In Week 2, Gordon D'Arcy came back into the Ireland setup for Luke Marshall, presumably with the responsibility of ensuring that Jamie Roberts' physicality wasn't allowed to become an issue.
It's a tactic that worked for Schmidt's side, and the same will be the case against England.
Luther Burrell comes back to Twickenham having scored in his first two international appearances, but the same defensive holes aren't likely to be found against Brian O'Driscoll and D'Arcy, who restrained the Welsh danger with aplomb in Round 2.
As things stand, Italy's Michele Campagnaro stands alongside Huget, Mike Brown and Burrell as the top scorer in the tournament.
However, the young Azzurri centre will find his scoring record rise when Scotland make the trip to Rome, Alex Dunbar, Matt Scott and Duncan Taylor not quite showing the stopping form needed to restrict their upcoming challenge.
Burrell and Brown face a difficult task in stretching their try counts against Ireland, but Huget would be a competitor to add more tries to his name should George North move from the wing and into the centre.
And that will be an extremely poignant part of whichever way Gatland decides to deal with the injury of outside centre Scott Williams, who came off with a shoulder injury after clashing with O'Driscoll in Week 2.
One option on the coach's hands is to shift North into the centre just as he did in Dublin or to bring the Ospreys' Ashley Beck into the fold, which would be a significant drop-off in the quality of the centre partnership.

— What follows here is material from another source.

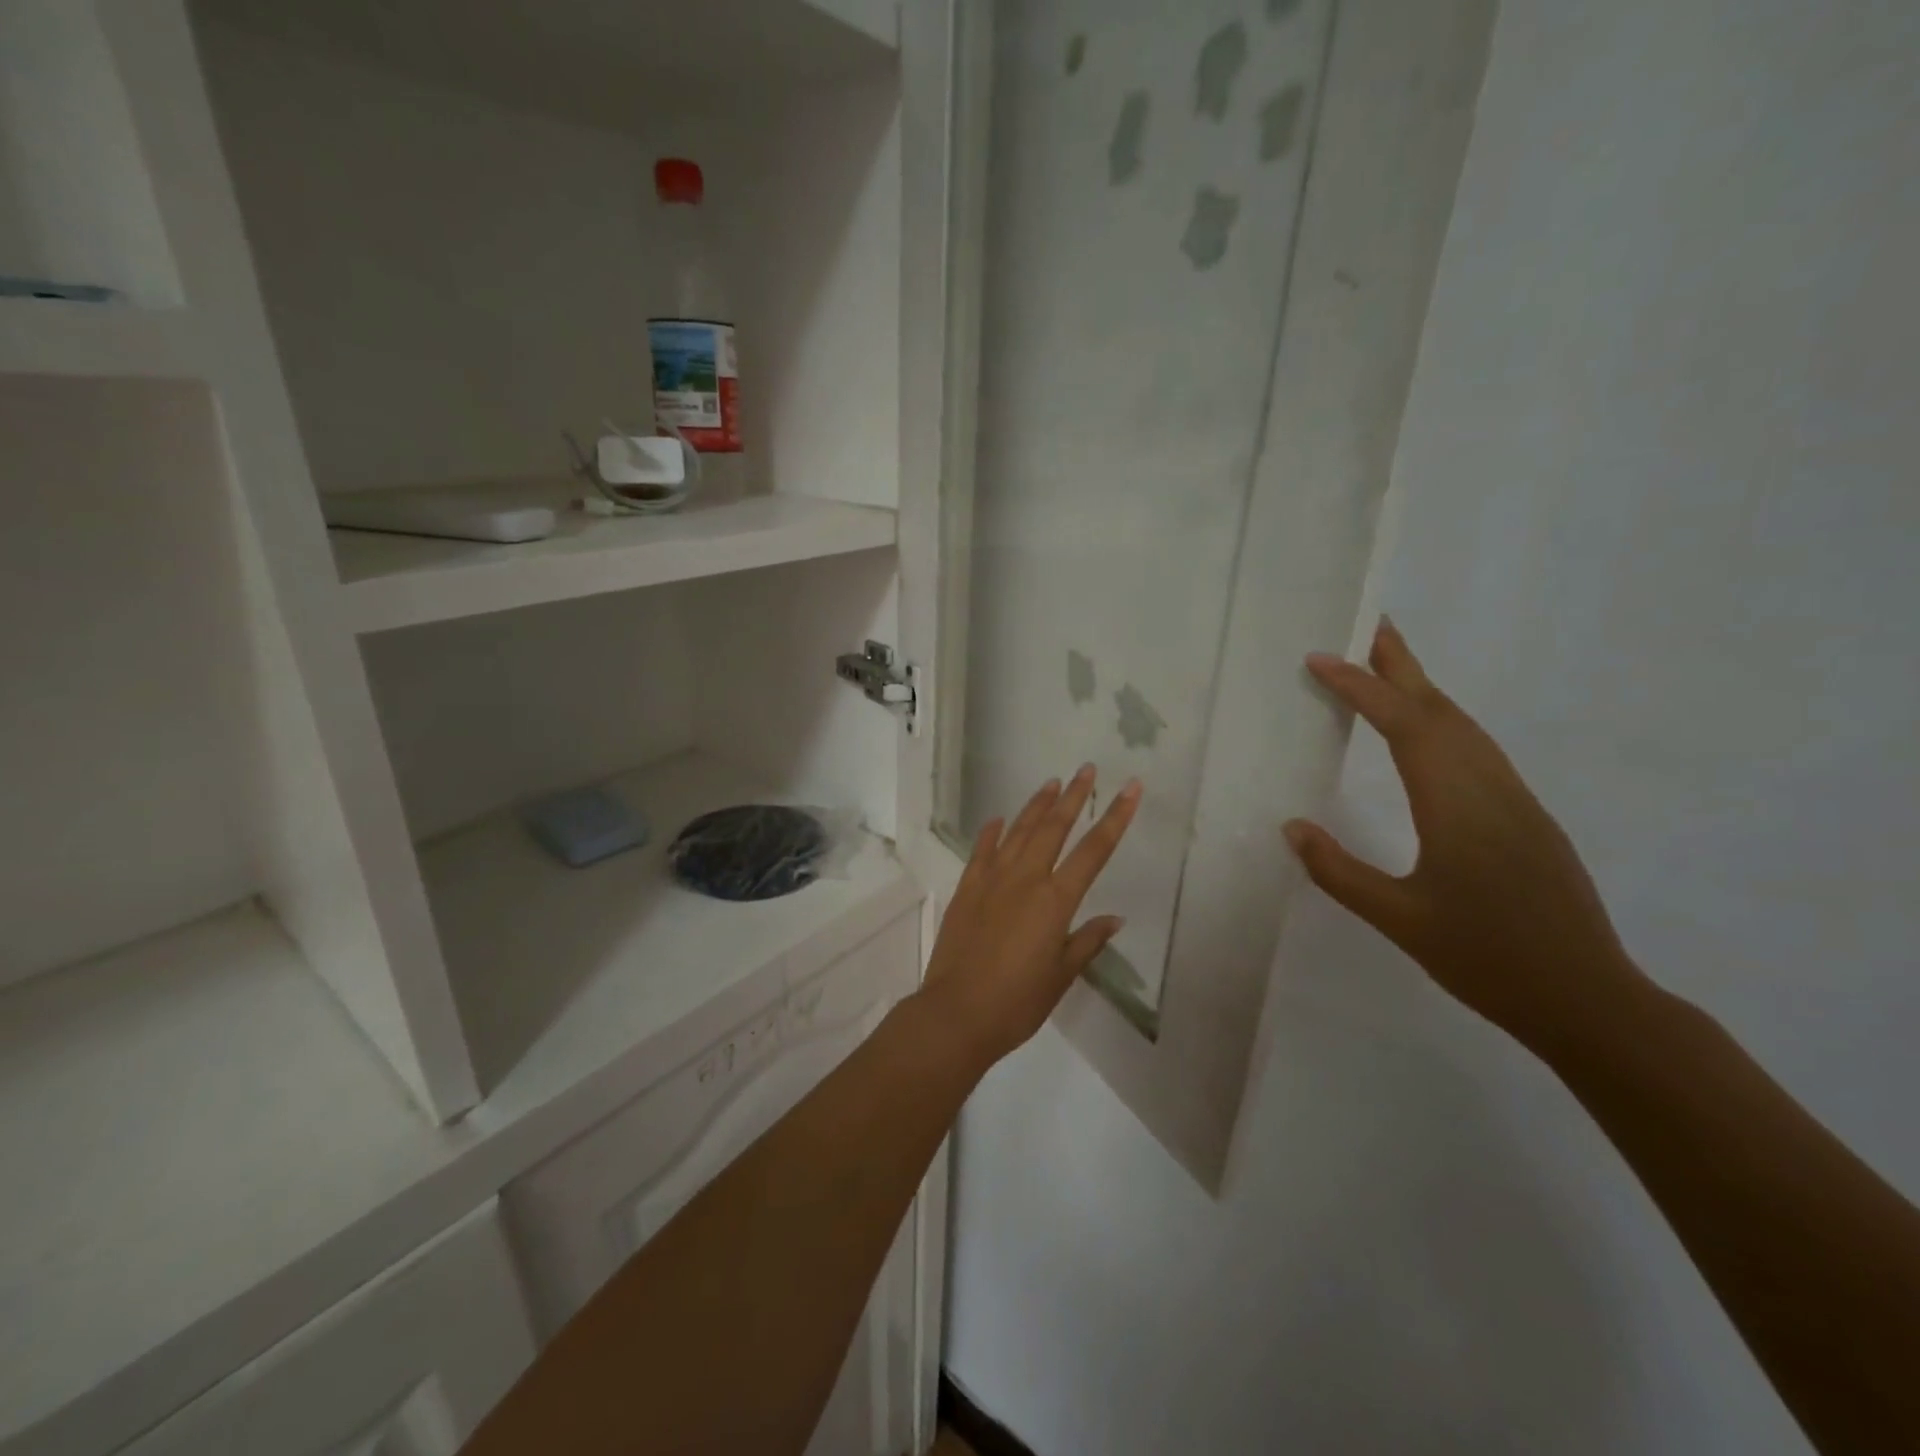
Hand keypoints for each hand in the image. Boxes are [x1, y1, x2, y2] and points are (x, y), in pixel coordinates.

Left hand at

Mathieu Bastareaud and Fofana have given testament to the fact that they're one of the most senior centre relationships in this Six Nations tournament; even the smallest crack in Wales' ranks is likely to be pulled apart by the French midfield.

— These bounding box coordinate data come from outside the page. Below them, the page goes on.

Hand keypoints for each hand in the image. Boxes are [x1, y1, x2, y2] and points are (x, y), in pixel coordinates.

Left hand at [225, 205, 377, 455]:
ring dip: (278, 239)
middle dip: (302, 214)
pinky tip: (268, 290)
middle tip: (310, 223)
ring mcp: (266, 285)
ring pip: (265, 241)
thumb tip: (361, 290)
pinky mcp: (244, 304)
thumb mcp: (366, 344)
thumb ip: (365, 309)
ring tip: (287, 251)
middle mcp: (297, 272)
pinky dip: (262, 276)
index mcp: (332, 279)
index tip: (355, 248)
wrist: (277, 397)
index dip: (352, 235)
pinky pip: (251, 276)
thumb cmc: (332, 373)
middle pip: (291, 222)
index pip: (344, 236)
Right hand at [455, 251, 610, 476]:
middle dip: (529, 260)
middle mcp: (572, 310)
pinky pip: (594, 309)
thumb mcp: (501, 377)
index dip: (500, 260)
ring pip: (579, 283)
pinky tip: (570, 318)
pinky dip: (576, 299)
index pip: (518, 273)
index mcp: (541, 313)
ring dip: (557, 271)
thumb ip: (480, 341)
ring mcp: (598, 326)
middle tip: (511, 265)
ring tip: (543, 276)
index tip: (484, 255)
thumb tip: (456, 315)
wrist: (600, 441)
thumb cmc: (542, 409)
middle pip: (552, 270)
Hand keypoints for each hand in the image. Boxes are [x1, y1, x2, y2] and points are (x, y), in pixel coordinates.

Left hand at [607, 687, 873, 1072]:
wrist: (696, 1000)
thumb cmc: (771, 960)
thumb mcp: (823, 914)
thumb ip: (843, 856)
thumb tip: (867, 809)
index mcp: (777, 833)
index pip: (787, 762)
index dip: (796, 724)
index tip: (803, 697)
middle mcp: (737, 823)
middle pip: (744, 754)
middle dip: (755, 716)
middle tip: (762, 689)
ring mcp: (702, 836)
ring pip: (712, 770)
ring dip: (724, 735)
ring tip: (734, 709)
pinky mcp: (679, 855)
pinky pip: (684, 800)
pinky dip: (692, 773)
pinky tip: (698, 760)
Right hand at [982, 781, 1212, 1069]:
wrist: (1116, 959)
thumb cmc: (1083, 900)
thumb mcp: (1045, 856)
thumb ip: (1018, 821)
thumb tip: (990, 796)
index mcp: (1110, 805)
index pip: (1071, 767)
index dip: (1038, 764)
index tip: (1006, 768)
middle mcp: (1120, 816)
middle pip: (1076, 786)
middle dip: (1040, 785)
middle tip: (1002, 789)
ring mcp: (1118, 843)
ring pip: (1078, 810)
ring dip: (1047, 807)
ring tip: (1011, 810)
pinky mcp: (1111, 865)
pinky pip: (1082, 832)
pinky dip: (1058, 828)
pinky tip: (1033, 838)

Speaking of individual battles, an intriguing matchup stands to come to a head in Week 3, when Ireland's in-form open-side hero Chris Henry takes on England captain Chris Robshaw.
This tournament has seen Henry excel as Ireland's natural open figure, providing all the space-shrinking, ball-retaining mastery that one would like to reveal in the absence of a certain Sean O'Brien.
However, while Robshaw has been no shrinking violet as Lancaster's leader either, it will be Henry who again prevails over his opposite number, with Man of the Match honours not to be considered out of the realms of possibility.